With one finally thrust he digs himself deep inside of me, arching his body up, and then begins moving, every move a bit harder, fuller of life. He is inside of me, and the thought makes me want to break down and cry. What is wrong with me? How could I have allowed this? What have I become? His nails claw into my back as he moves faster.

Go fast… just finish already, I beg inside my brain, but he has no intention of letting me go that easily.

He takes his time, switching positions, placing me from side to side like his perfect trophy, and then he does the unimaginable. He grabs my head and lands a kiss. I pull away immediately. "So fucking you is ok, but a kiss, never?" He keeps thrusting, his voice agitated. "Fine, have it your way, my lady. I can do other things instead." He goes back to my nipples, as I fight hard not to whimper.

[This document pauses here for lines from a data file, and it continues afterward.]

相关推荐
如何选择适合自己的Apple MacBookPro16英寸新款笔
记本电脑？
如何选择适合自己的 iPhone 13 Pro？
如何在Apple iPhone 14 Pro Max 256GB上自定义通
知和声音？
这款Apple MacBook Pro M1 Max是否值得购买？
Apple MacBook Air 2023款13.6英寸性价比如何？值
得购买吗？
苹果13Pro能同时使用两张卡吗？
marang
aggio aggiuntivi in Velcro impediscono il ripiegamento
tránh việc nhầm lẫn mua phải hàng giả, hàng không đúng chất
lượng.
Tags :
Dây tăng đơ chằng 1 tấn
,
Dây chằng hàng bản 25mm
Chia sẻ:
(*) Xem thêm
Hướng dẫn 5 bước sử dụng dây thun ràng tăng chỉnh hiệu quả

I'm glad to feel him grow inside of me, to hear his grunts become more brutal, his whole body gets over taken by heat and soon he cumes, arching his body to the sky. Finally, it is done. He rests inside of me for a few seconds, regulating his breath, wiping the sweat off his face, and then rolls over to the side to lay next to me.

"You should go already," I say, breaking the silence and the intimate moment, curled up on the opposite side of the bed.

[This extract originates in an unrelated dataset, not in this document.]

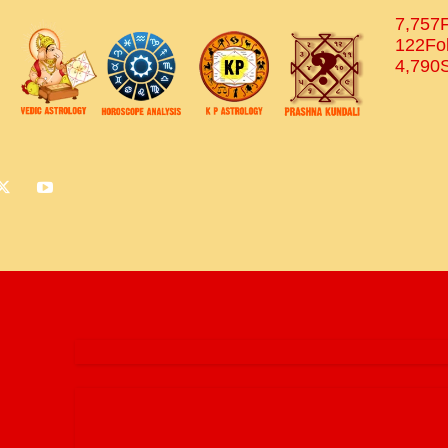
7,757
122
Fo
4,790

He smiles, all the vulnerability he had minutes ago, gone. "As cold as always," but at least he doesn't fight it. He rises, and searched for his clothes. My eyes can't help but wonder his body, his perfection. Definitely Brimstones best creation, what a waste. When he is done, he leans over and kisses my forehead unexpectedly, "tomorrow it will all be over." And with those worlds he steps out of my room, leaving me with nothing but hate, but even now, not at him. Just a disgusting repulsion at myself.